Record set:
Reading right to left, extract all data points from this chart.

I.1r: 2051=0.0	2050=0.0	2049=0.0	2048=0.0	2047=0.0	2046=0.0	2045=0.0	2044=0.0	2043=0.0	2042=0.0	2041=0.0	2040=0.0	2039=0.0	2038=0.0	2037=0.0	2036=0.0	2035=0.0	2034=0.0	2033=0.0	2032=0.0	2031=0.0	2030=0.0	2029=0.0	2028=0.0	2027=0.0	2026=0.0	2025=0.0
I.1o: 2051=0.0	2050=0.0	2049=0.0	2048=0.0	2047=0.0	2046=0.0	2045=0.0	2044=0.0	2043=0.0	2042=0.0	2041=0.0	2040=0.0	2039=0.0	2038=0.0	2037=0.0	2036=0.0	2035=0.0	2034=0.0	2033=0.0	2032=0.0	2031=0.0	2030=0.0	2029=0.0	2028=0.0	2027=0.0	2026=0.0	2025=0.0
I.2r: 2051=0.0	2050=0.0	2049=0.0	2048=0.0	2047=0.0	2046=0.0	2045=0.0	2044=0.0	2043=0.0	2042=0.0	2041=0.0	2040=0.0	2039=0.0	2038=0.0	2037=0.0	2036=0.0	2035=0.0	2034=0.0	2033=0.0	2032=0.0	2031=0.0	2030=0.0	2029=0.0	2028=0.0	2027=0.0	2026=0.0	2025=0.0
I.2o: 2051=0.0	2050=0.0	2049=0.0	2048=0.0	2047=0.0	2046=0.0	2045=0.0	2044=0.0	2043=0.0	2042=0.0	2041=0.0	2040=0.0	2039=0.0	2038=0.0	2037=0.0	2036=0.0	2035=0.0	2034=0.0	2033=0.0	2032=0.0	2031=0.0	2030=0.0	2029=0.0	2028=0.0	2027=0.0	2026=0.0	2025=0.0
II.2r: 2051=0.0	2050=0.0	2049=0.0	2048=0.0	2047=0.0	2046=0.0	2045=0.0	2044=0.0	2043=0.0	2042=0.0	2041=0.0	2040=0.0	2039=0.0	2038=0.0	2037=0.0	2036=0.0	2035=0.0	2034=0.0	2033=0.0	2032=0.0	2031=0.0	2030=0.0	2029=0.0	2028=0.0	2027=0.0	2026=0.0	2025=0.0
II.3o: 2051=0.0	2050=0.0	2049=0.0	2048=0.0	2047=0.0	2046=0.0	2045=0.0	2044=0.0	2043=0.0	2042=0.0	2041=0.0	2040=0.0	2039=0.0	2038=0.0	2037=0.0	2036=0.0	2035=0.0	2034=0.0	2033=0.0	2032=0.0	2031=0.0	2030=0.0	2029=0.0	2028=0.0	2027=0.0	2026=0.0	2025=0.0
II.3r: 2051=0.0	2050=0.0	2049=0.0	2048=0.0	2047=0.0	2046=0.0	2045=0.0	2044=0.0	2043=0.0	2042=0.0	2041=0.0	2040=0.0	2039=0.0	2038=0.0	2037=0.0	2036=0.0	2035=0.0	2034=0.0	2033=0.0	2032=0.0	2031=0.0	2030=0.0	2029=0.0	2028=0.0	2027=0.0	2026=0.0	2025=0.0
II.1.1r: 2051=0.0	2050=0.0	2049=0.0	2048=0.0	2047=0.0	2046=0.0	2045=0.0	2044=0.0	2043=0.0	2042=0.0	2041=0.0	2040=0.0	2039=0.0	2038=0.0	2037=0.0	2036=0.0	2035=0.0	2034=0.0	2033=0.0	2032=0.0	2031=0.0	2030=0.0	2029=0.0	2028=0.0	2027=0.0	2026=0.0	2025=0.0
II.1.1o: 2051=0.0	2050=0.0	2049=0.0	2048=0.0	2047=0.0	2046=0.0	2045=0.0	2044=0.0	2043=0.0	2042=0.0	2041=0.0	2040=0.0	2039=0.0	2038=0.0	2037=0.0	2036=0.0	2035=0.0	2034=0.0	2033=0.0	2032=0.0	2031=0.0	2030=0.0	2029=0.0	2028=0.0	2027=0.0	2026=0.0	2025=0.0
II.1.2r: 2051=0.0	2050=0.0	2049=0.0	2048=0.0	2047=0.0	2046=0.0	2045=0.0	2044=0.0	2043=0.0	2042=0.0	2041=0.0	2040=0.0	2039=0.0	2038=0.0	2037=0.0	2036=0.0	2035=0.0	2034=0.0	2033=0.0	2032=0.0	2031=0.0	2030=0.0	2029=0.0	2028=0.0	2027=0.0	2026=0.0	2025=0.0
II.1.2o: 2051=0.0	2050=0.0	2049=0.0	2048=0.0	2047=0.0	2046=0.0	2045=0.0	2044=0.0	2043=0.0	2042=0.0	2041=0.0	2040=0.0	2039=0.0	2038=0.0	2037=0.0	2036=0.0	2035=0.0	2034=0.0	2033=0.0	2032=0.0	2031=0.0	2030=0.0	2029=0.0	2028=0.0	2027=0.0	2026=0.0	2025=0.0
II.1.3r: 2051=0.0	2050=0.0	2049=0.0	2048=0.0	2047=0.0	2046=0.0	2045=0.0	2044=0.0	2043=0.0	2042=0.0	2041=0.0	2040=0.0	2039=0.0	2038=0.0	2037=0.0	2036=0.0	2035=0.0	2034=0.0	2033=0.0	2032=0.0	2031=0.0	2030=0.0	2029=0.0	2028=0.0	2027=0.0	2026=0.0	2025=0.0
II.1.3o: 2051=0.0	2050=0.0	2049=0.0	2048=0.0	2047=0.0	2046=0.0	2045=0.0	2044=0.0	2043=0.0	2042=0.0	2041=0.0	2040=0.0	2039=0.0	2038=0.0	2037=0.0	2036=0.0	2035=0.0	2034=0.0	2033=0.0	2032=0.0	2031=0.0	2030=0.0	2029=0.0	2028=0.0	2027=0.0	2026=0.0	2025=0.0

Exercise description: Report how many lines of the records above contain the string "from", treating uppercase and lowercase as different, and give only the number.

Answer for the task: 1